=== Section Start ===

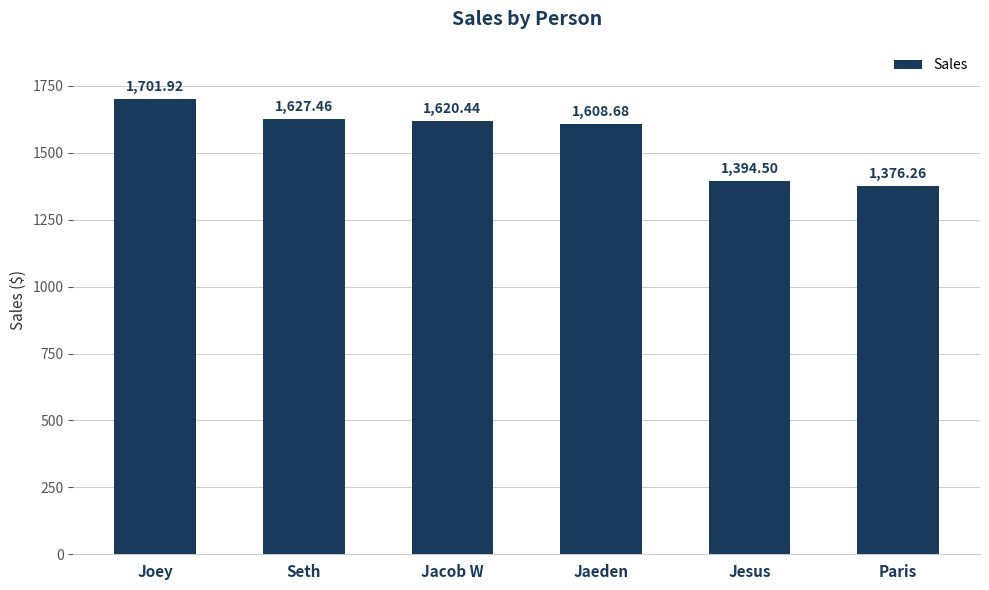

What is the label of the 1st bar from the left?

Joey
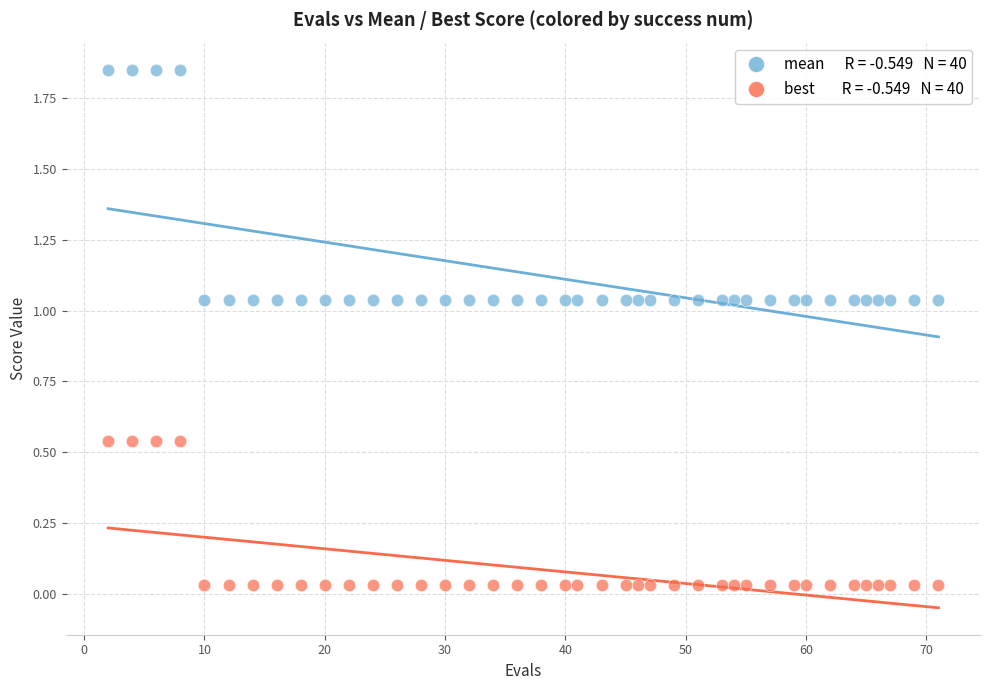

Across all data points, what is the range of X values (max minus min)?

69.0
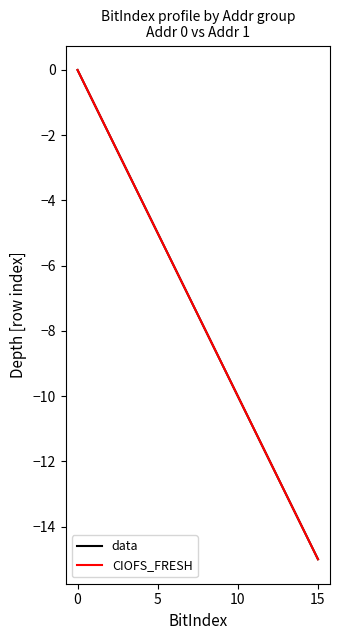

Does the chart have visible grid lines?

No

=== Section End ===

▸ DIRECTIVE
Rewrite all of the entries above with "chart" switched to "graph" and everything else unchanged. Omit the pictures from your answer.

▸ EXERCISE ANSWER
What is the label of the 1st bar from the left?

Joey

Across all data points, what is the range of X values (max minus min)?

69.0

Does the graph have visible grid lines?

No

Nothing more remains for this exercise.